Longe da cidade, sobre um morro verde, Heráclito levantou a tampa de seu capacete e beijou sua amada. A brisa fazia aqueles cabelos claros voarem soltos pelo mundo novo. Os corações batiam forte. Ela não era mais de pedra, nem ele de gelo. Mas no auge, vem a mancha da ferrugem. O sorriso de Clara foi se fechando. Ela olhava pro horizonte. Algo vinha na direção deles. Ela disse que era Francisco. Ele não iria deixar que sua amada fugisse assim, com outro, após séculos de espera. Seria preciso um duelo pra ver com quem Clara ficaria.

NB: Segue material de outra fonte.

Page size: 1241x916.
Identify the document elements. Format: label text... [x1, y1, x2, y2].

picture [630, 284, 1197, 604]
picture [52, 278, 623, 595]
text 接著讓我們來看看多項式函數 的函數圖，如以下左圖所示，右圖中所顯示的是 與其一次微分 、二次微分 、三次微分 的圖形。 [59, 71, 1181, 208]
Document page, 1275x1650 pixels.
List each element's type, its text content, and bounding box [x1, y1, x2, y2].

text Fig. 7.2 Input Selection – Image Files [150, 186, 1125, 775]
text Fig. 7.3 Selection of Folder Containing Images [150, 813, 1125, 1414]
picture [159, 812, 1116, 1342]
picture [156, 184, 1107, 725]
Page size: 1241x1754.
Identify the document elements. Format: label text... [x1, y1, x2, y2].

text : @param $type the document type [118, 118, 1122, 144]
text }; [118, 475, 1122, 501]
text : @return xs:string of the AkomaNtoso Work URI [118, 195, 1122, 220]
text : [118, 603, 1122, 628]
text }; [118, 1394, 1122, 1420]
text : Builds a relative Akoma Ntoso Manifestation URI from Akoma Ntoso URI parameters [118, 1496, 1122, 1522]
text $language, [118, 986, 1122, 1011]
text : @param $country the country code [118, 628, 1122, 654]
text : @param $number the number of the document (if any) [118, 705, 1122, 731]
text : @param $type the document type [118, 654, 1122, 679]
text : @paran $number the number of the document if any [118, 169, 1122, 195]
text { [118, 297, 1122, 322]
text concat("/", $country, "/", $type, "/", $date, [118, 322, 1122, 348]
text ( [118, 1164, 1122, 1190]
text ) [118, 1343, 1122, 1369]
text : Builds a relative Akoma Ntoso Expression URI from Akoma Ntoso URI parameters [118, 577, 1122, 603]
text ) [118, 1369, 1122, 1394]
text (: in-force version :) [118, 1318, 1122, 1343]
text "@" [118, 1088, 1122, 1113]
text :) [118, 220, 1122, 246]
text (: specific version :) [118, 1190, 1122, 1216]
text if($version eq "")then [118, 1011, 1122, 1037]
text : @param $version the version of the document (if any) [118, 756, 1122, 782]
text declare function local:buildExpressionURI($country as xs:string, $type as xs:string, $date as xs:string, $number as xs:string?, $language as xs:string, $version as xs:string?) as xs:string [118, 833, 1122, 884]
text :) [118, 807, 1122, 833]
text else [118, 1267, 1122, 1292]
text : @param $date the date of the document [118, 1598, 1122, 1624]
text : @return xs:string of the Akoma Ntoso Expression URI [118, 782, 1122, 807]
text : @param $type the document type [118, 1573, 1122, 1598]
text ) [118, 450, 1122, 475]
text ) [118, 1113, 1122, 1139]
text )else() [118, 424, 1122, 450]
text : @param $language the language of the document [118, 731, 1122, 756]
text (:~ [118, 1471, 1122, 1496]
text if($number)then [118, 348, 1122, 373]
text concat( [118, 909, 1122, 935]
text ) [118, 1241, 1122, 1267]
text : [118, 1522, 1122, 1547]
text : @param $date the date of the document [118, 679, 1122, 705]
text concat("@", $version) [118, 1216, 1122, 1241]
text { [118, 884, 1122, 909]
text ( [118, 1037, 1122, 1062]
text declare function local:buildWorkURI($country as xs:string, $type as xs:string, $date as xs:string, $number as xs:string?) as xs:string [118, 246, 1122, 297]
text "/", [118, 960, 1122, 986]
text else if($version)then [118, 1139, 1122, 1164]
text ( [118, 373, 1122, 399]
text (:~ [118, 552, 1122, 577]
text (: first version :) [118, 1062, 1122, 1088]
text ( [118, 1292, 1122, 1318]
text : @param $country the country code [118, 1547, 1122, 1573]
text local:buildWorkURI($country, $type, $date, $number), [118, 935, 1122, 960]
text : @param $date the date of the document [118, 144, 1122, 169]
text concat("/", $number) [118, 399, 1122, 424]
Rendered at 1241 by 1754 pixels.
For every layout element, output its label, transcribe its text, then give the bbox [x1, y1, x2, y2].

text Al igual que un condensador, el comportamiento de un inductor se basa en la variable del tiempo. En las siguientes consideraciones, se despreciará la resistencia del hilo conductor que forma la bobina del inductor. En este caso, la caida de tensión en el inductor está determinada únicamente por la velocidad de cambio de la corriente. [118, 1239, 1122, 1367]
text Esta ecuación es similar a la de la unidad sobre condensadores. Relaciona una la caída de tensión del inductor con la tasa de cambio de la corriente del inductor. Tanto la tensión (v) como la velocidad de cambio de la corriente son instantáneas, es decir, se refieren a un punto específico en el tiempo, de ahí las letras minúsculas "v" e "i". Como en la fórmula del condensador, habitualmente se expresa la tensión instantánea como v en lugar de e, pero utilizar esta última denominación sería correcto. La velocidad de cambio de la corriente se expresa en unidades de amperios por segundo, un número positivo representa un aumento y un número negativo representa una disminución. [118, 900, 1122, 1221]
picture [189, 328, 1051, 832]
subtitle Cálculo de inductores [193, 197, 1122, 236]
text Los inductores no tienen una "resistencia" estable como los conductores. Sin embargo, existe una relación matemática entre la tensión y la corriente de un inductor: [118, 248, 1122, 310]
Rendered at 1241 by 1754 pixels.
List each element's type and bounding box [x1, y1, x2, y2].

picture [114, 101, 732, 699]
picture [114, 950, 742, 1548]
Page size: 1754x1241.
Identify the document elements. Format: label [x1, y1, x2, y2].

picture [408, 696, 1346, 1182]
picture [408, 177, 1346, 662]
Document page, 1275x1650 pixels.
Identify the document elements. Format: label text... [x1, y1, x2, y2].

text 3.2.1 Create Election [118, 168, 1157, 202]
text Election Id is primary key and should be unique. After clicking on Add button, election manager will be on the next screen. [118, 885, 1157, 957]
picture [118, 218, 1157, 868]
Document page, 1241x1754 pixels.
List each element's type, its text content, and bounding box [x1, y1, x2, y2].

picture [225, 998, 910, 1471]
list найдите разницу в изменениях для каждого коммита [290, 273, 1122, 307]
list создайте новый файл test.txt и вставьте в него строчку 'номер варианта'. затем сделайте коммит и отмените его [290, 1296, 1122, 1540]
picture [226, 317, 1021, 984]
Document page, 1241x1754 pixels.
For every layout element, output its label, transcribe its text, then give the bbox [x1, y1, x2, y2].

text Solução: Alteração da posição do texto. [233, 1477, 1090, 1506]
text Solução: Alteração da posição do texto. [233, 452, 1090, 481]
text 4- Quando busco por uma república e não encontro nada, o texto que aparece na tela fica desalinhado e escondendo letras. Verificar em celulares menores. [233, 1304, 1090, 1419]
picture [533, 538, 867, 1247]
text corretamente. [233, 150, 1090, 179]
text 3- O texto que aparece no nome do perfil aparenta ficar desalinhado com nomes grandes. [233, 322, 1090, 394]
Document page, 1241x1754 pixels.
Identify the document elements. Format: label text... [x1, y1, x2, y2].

Heráclito sentiu o mundo todo sacudir seu norte. Não se duelava com santos, inda mais São Francisco. Mas Clara não deu opção a seu cavaleiro. Ou era luta, ou ela ia com o santo.
O tempo girou como numa névoa, o cenário transfigurou-se e eles estavam numa arena. No local do imperador romano, estava Clara. Iria esperar o vencedor para desposá-lo numa longa lua de mel mundo afora.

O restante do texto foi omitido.